You're about to embark on recording some electric guitar tracks, but are you ready? Here's a quick checklist of some the things you may want to think about before hitting the red button.
Mixing things up with different setups and even your plectrum can be great ways to get the best guitar recording down.
Check out four ways you can you improve tracking those solid guitar tones.
1. Guitar picks matter
Guitar picks are something that’s often overlooked when recording guitars. Usually, a guitar player will play with one size of pick without even considering what it’ll do for their tone. Using a softer pick can improve the dynamics of a part whereas a thicker pick can add more power to your parts. If you’re not happy with your guitar tones, try swapping out your picks and see how they sound.

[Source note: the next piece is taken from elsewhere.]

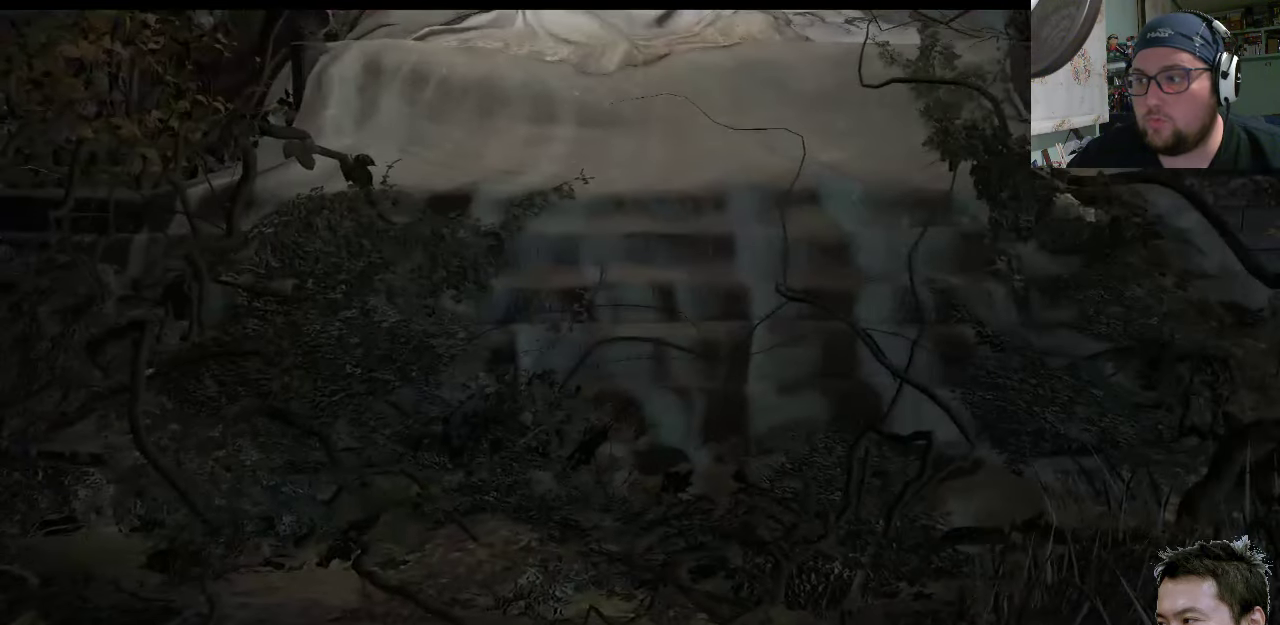
{"buttons": [], "left_stick": "center", "right_stick": "down-right", "events": []}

2. Change setups when double tracking
The best way to achieve wider guitar tones is to change up what setups you’re using when double-tracking. For example, double-tracking a set of rhythm guitars with the same amp helps create a solid foundation for your guitar tone but adding either the same parts tracked on a different guitar or amp will give your mixes a better sense of depth.
If you don’t own another cab then a great alternative is to track your guitar amp and then use an amp simulation to record your other parts with. Using an interface such as the Sono by Audient gives you a plethora of different tones all in one unit.
3. Get a great monitor mix before tracking
When tracking guitars, context is everything. It’s difficult to achieve great starting tones and takes if the initial mix is lacklustre
Having a decent sounding monitor mix while tracking not only helps show up any issues if the tone isn't cutting it but also inspires the artist who's playing.
4. Phase correlation
Phase correlation between mics is hugely important when on the quest for the elusive ‘perfect guitar tone’. If you need more than one mic to accomplish that sound, here is a trick to easily check phase coherence.
Start by connecting a reamp box to the amplifier you are recording - If you’re using an audio interface with a reamp box, such as the Audient Sono then you can use that instead, Using your DAW, send a side snare or stick click (anything with an enhanced attack transient) out through your DAW via the reamp box and into the amp. Record your mics capturing this sound, then have a look at the waveforms to see how close they are.
Taking the time to match these up and get them perfectly in phase will improve your guitar recordings tenfold.